Yeah, I guess not a lot of people keep that kind of stuff around. I routinely use them in draining the caps on tubes amps before I work on them. There's 450-700 volts on those so it gets pretty important to drain them!


----------



## HMF (Apr 3, 2011)

Marinusdees left this reply as a report rather than a reply, must have hit the wrong button. Anyway, here is his take on it:

"The problem is almost certainly the centrifugal start switxh. You must take off the end bells of the moto to see this. It is a mechanical switch which is prone to stick or the contacts get pitted or dirty. It can be adjusted/repaired. If it really is..."


----------



## Tony Wells (Apr 3, 2011)

Well, actually, I do keep resistors such as that on hand, among other things. I work on ancient electronics as a hobby.
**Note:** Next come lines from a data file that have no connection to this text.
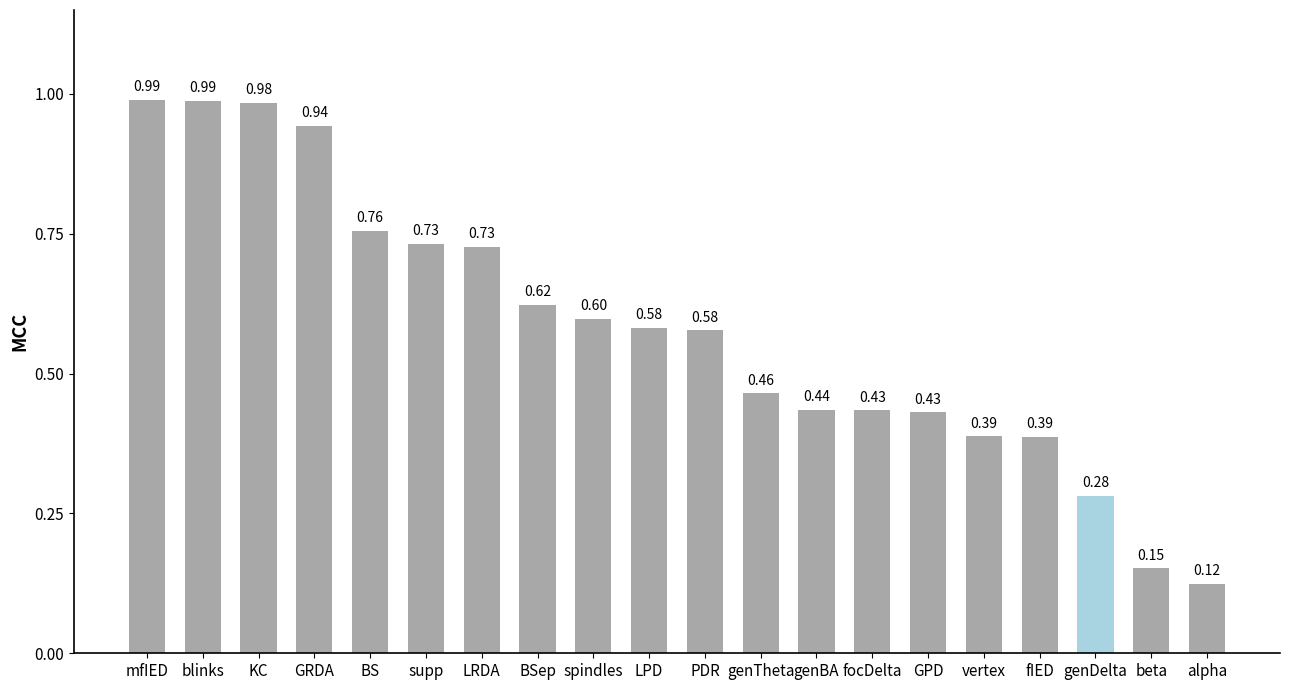

What is the label of the 2nd bar from the left?

blinks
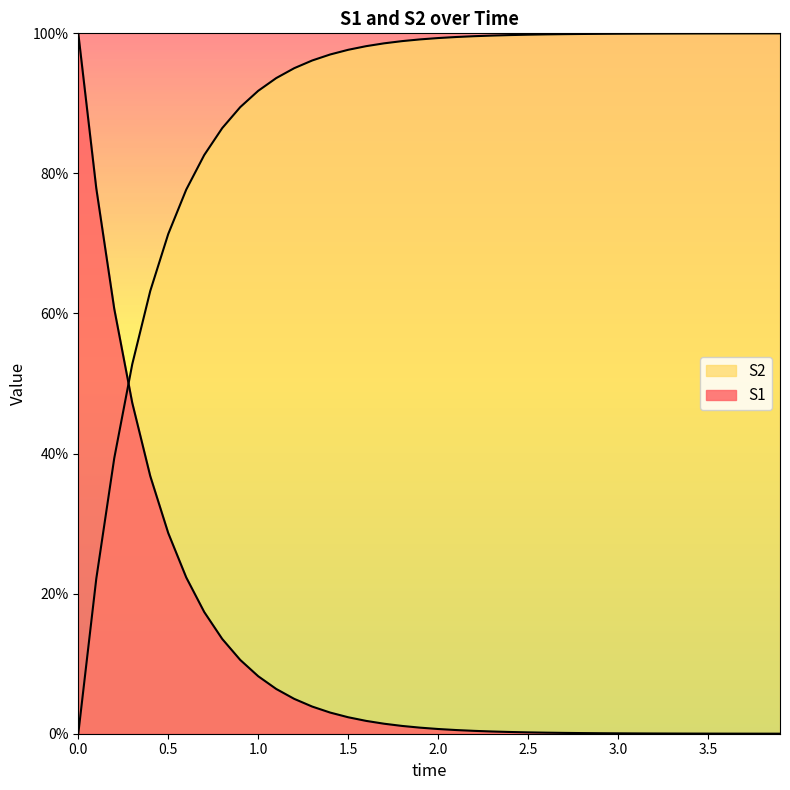

After their last crossing, which series has the higher values: S2 or S1?

S2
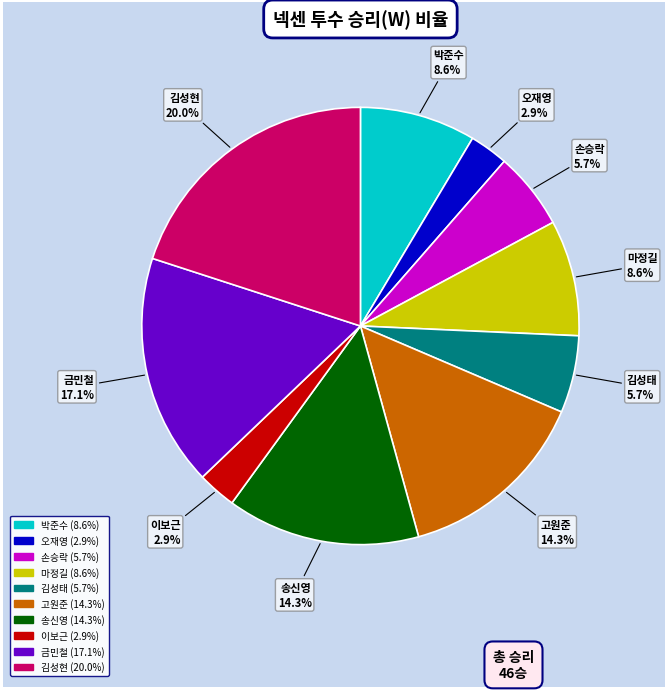

What portion of the pie excludes 금민철 (17.1%)?

82.9%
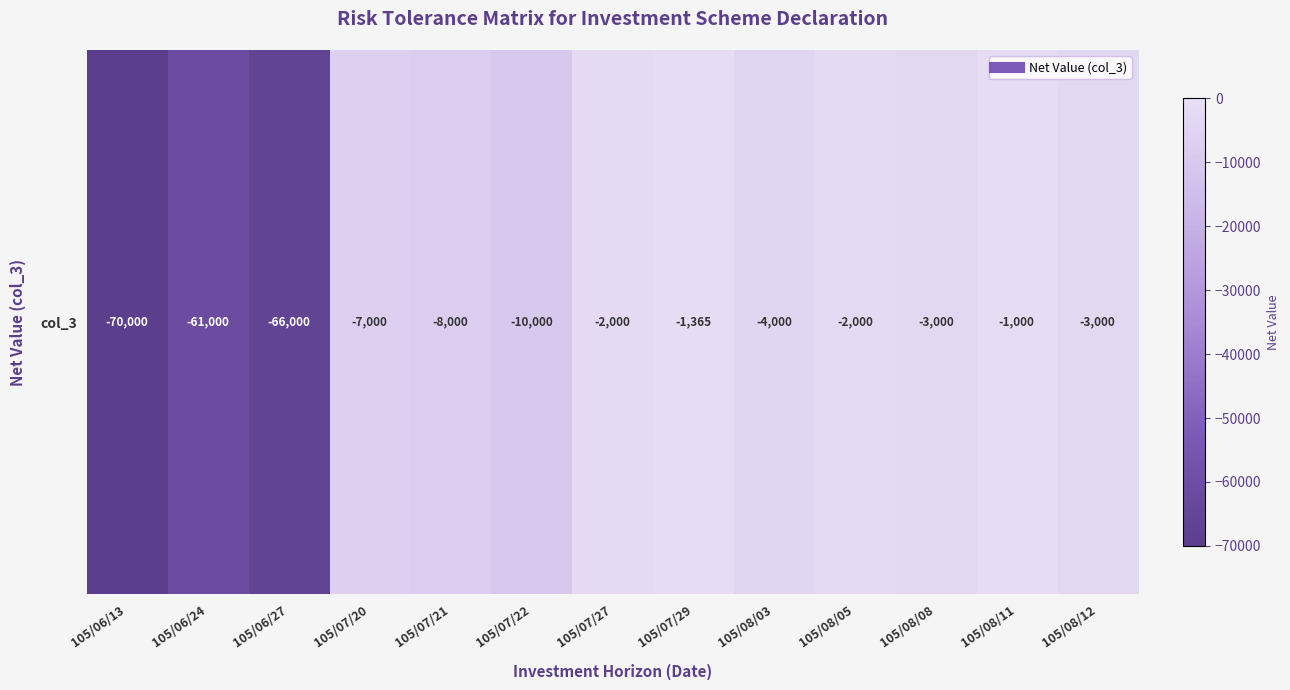

List the labels in order of value, largest first.

105/08/11, 105/07/29, 105/07/27, 105/08/05, 105/08/08, 105/08/12, 105/08/03, 105/07/20, 105/07/21, 105/07/22, 105/06/24, 105/06/27, 105/06/13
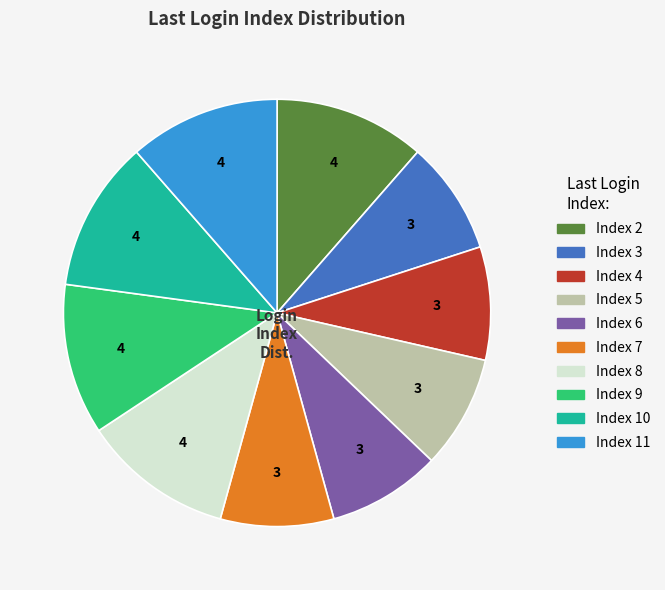

Does any single category account for the majority?

No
And yes, I do discharge any electrolytic cap I think I will be reusing. They aren't really made for a high current discharge like they get with a screwdriver. I'm sure they will tolerate a bit of it, but who knows how many times it has been done prior to my working on the device? Or if it is old and just has one more spark in it....POP!, there it goes.Now I _have_ to replace it.


----------



## Starlight Tools (Apr 3, 2011)

Here is my reply to marinusdees on this report to moderator.

"The problem is almost certainly the centrifugal start switxh. You must take off the end bells of the moto to see this. It is a mechanical switch which is prone to stick or the contacts get pitted or dirty. It can be adjusted/repaired. If it really is"


Marinusdees 

this is basicly what my reply was as well. As a Grizzly motor, chances are the end bells do not bneed to be removed, but all depends on the motor in question. Sometimes the switch is internal, often on import motors it is external, mounted under the fan.

Thanks for your comments.

Walter


----------



## Model Maker (Apr 6, 2011)

THE LATHE IS FIXED


----------



## Highpower (Apr 7, 2011)

[quote author=Model Maker link=topic=1481.msg9224#msg9224 date=1302145932]
 I am getting closer to finishing everything thats on my "fix it list".

Model Maker
[/quote]Welcome to the club neighbor.   

Seem like every time I cross one off the list, two more get added on. Congrat's on the successful repair. Feels good, yes?


----------